One of the biggest challenges facing the U.S. during the coronavirus pandemic is our poor ability to quarantine to stop the spread. This summer’s COVID-19 surge in Pittsburgh was sparked by travelers who returned from vacation (Myrtle Beach, Hilton Head, Florida, Raleigh, Nashville) but did not quarantine for 14 days.
Perhaps we could learn from ants. An April article in Treehugger described how social species avoid each other to stop the spread of disease. This includes black garden ants.
Ants are very social creatures, always working together to feed and protect the colony. Nurse ants stay inside the nest and tend the larvae; workers forage outside for food. A study of black garden ants found that when workers contract a fungal infection they know to stay outside the nest and avoid contact with other ants. Meanwhile nurse ants move the larvae deeper inside the nest to avoid infection. Ants basically quarantine themselves.

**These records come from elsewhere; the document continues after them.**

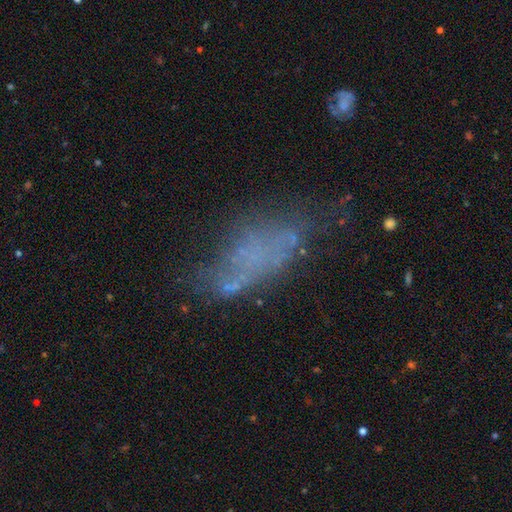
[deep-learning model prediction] smooth_or_featured: featured or disk (p=0.44) [alt: smooth p=0.37]
merging: none (p=0.42) [alt: major disturbance p=0.25]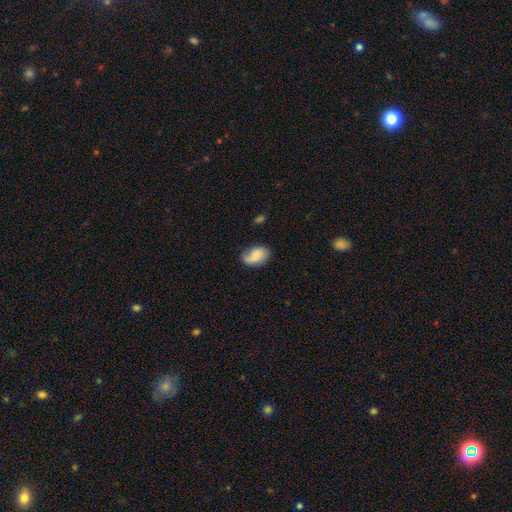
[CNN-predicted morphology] This is likely a smooth galaxy (71%). How rounded: clearly in between (87%). Merging: possibly none (56%).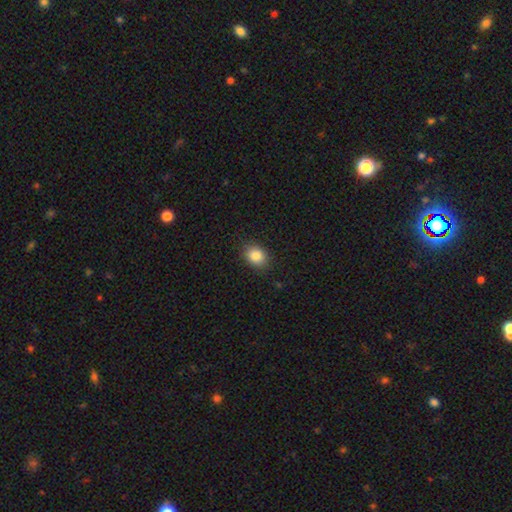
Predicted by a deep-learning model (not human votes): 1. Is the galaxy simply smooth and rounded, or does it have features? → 87% smooth, 9% star or artifact, 5% featured or disk.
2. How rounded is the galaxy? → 57% in between, 42% round, 1% cigar-shaped.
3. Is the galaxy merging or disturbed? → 87% none, 10% minor disturbance, 3% major disturbance, 1% merger.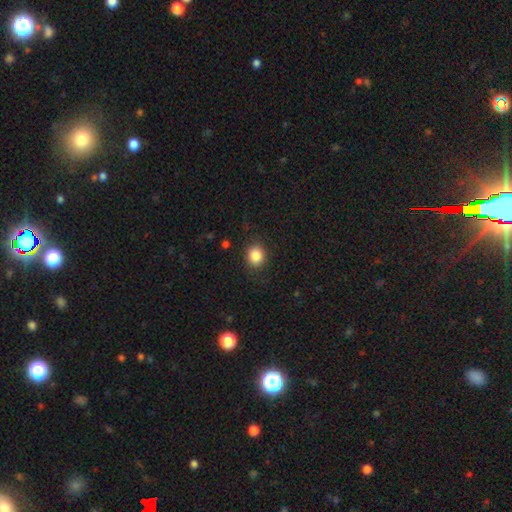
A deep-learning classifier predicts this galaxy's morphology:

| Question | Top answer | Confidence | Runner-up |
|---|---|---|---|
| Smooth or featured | smooth | 85% | star or artifact (10%) |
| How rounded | round | 74% | in between (25%) |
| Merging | none | 87% | minor disturbance (9%) |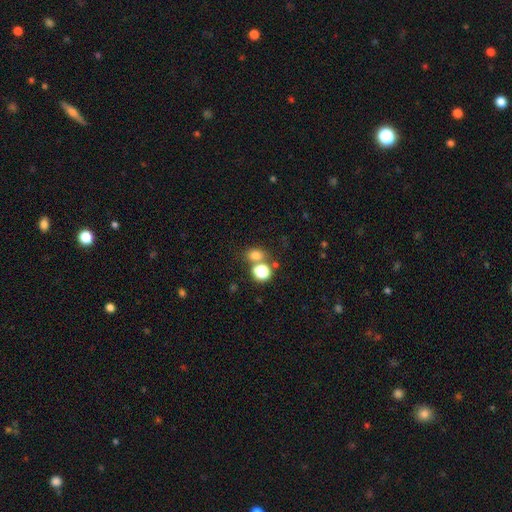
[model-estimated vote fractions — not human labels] Q: Smooth or featured?
A: smooth (74%); runner-up: star or artifact (18%)
Q: How rounded?
A: round (55%); runner-up: in between (44%)
Q: Merging?
A: none (60%); runner-up: merger (26%)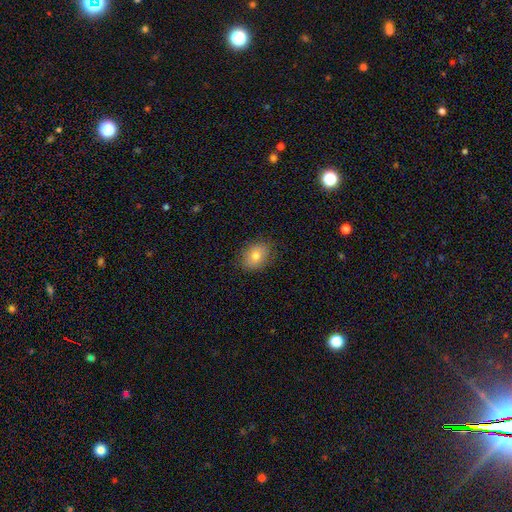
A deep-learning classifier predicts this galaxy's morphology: Smooth or featured? Predicted: smooth (p=0.75). How rounded? Predicted: in between (p=0.56). Merging? Predicted: none (p=0.84).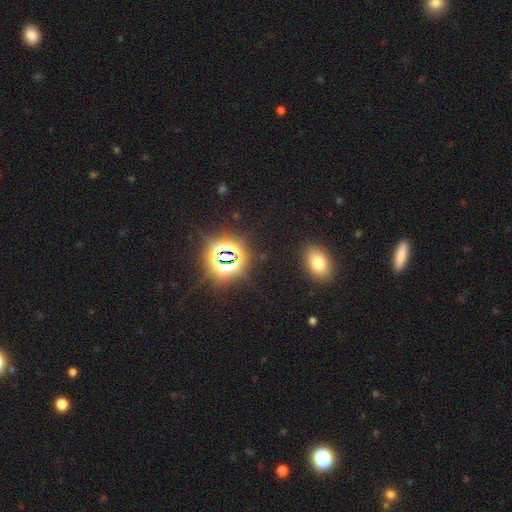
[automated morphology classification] Smooth or featured?
  - star or artifact: 62% *
  - smooth: 29%
  - featured or disk: 9%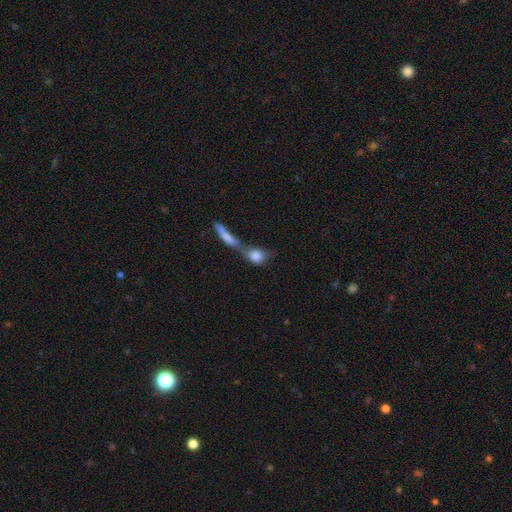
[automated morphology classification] Q: Smooth or featured?
A: smooth (76%); runner-up: featured or disk (16%)
Q: How rounded?
A: in between (44%); runner-up: round (42%)
Q: Merging?
A: merger (65%); runner-up: none (20%)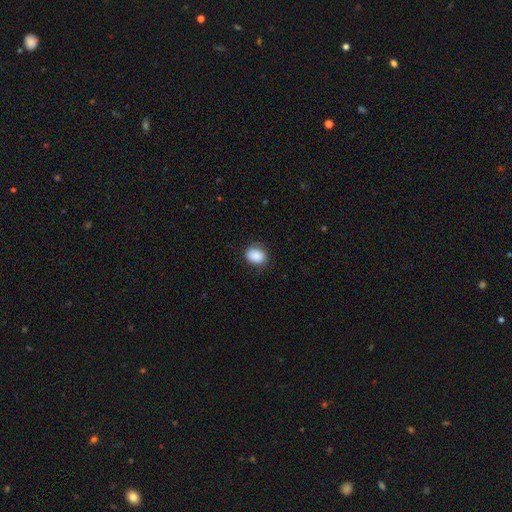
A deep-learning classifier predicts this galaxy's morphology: This is clearly a smooth galaxy (89%). How rounded: likely in between (63%). Merging: clearly none (82%).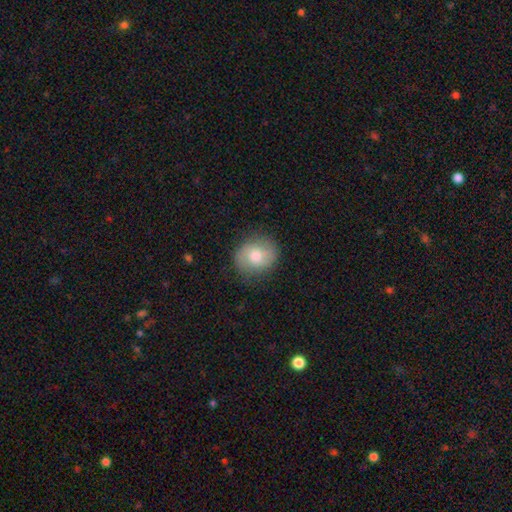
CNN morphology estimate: A smooth galaxy with no disk features (63%) that is round (69%).

Vote fractions:
- Smooth or featured? smooth: 63% / featured or disk: 29% / star or artifact: 8%
- How rounded? round: 69% / in between: 29% / cigar-shaped: 1%
- Merging? none: 80% / minor disturbance: 15% / major disturbance: 4% / merger: 1%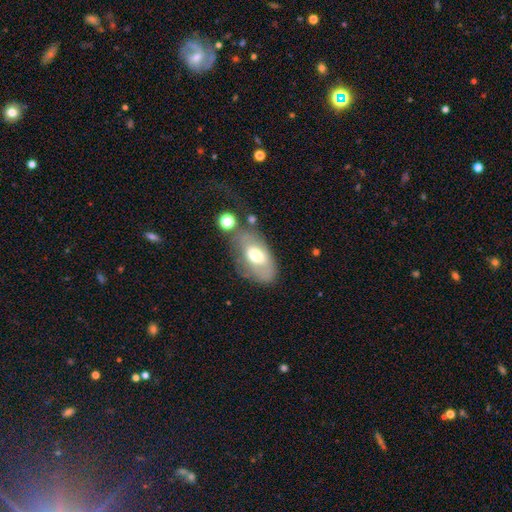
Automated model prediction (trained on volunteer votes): Smooth or featured? smooth (57%)
How rounded? in between (91%)
Merging? none (45%)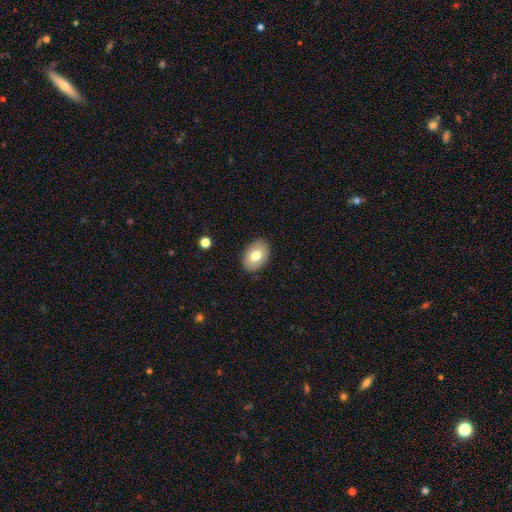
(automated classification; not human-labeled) smooth 76%, featured or disk 16%, star or artifact 8%. Down the decision tree: how rounded — in between (81%); merging — none (87%).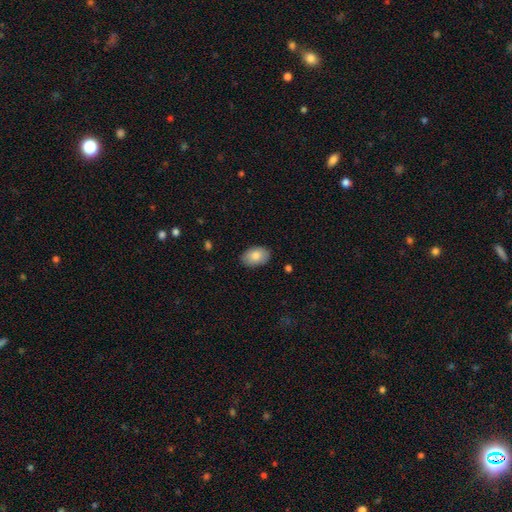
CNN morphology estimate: Q: Smooth or featured?
A: smooth (83%); runner-up: featured or disk (11%)
Q: How rounded?
A: in between (88%); runner-up: round (11%)
Q: Merging?
A: none (87%); runner-up: minor disturbance (10%)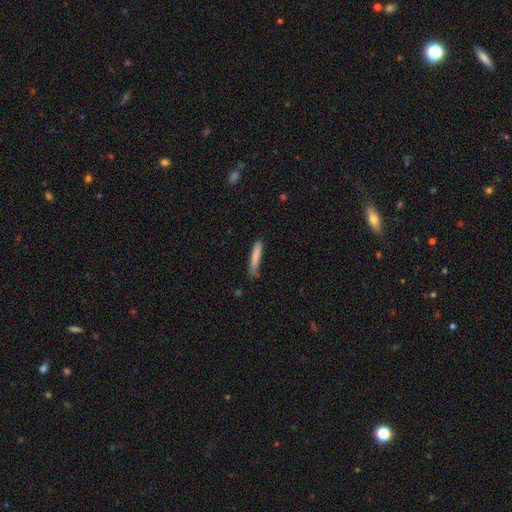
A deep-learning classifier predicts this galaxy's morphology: This appears to be a smooth galaxy with no disk features (81%) that is cigar-shaped (93%). Merging: none (70%).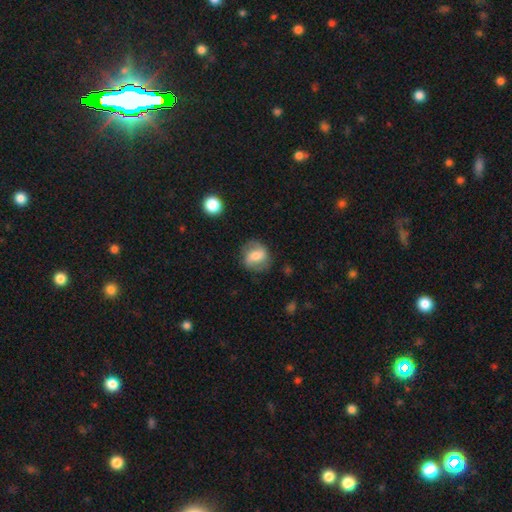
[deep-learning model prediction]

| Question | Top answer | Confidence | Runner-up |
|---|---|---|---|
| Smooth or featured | smooth | 50% | featured or disk (42%) |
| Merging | none | 74% | minor disturbance (17%) |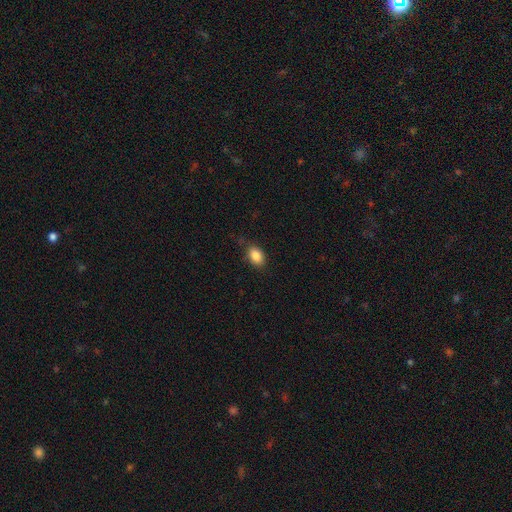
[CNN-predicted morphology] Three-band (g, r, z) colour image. It shows a smooth galaxy with no disk features (86%) that is in between round and cigar-shaped (83%). Merging: none (80%).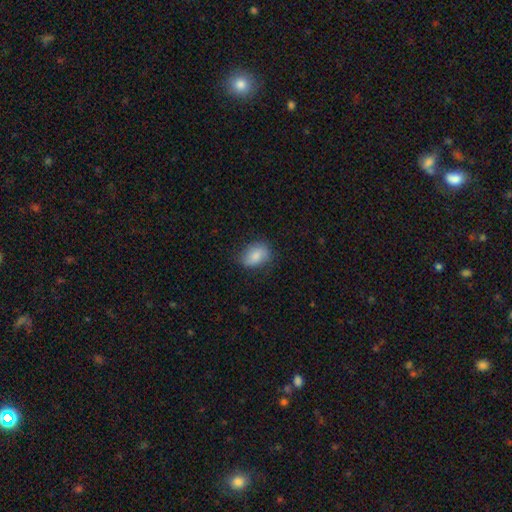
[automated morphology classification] Smooth or featured: smooth — 81% (featured or disk — 12%)
How rounded: in between — 80% (round — 18%)
Merging: none — 70% (minor disturbance — 23%)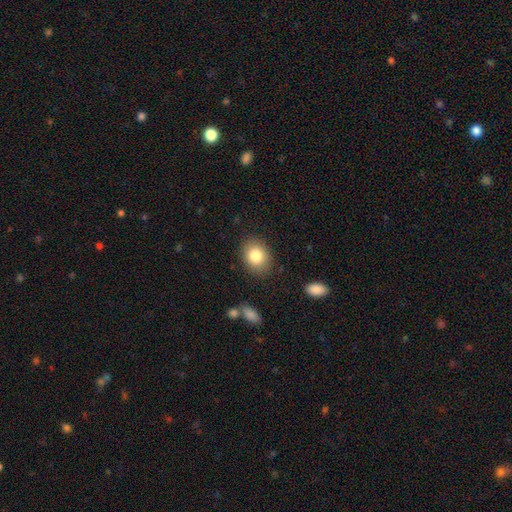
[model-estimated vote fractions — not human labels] Smooth or featured? Predicted: smooth (p=0.83). How rounded? Predicted: in between (p=0.58). Merging? Predicted: none (p=0.85).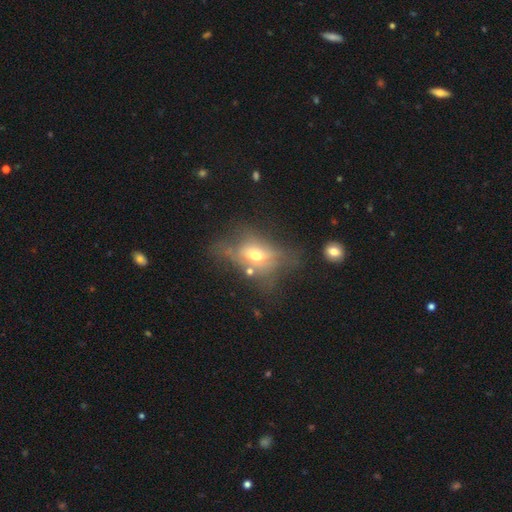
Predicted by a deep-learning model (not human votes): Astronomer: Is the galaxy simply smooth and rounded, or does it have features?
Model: featured or disk — 46% (runner-up: smooth, 41%).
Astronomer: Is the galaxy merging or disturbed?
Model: none — 40% (runner-up: major disturbance, 29%).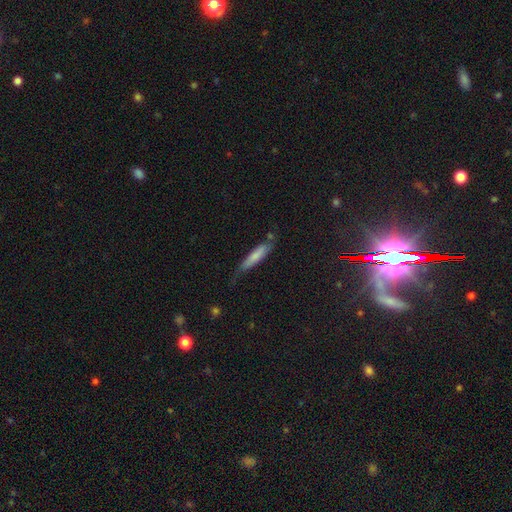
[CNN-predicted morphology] type=smooth (71%); roundness=cigar-shaped (86%); merging=none (58%).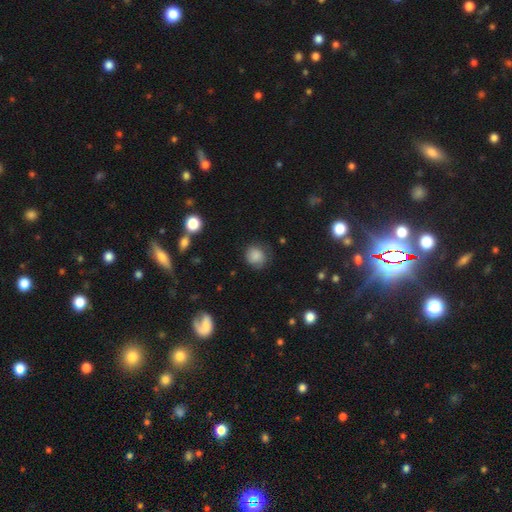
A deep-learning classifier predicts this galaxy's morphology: Smooth or featured?
  - smooth: 79% *
  - featured or disk: 11%
  - star or artifact: 10%
How rounded?
  - round: 81% *
  - in between: 18%
  - cigar-shaped: 1%
Merging?
  - none: 66% *
  - minor disturbance: 24%
  - major disturbance: 9%
  - merger: 2%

We could learn a lot from ants.
Read more at “How other species handle social distancing when someone is sick.”
p.s. The article also describes other species that practice social distancing including bees, mice, monkeys and bullfrog tadpoles.
(photos from Wikimedia Commons; click on the caption to see the original)
I knew someone who worked in an office with a woman who got sick every winter but would never stay out of work because she didn’t want to “cause trouble”! They (everybody else) finally got together and told her to “stay the heck at home when you’re sick, cause we don’t want to catch it too”!
My dad, retired teacher, said that the healthiest he ever was was when he retired and was no longer exposed to those “snot nosed kids”.
Very interesting.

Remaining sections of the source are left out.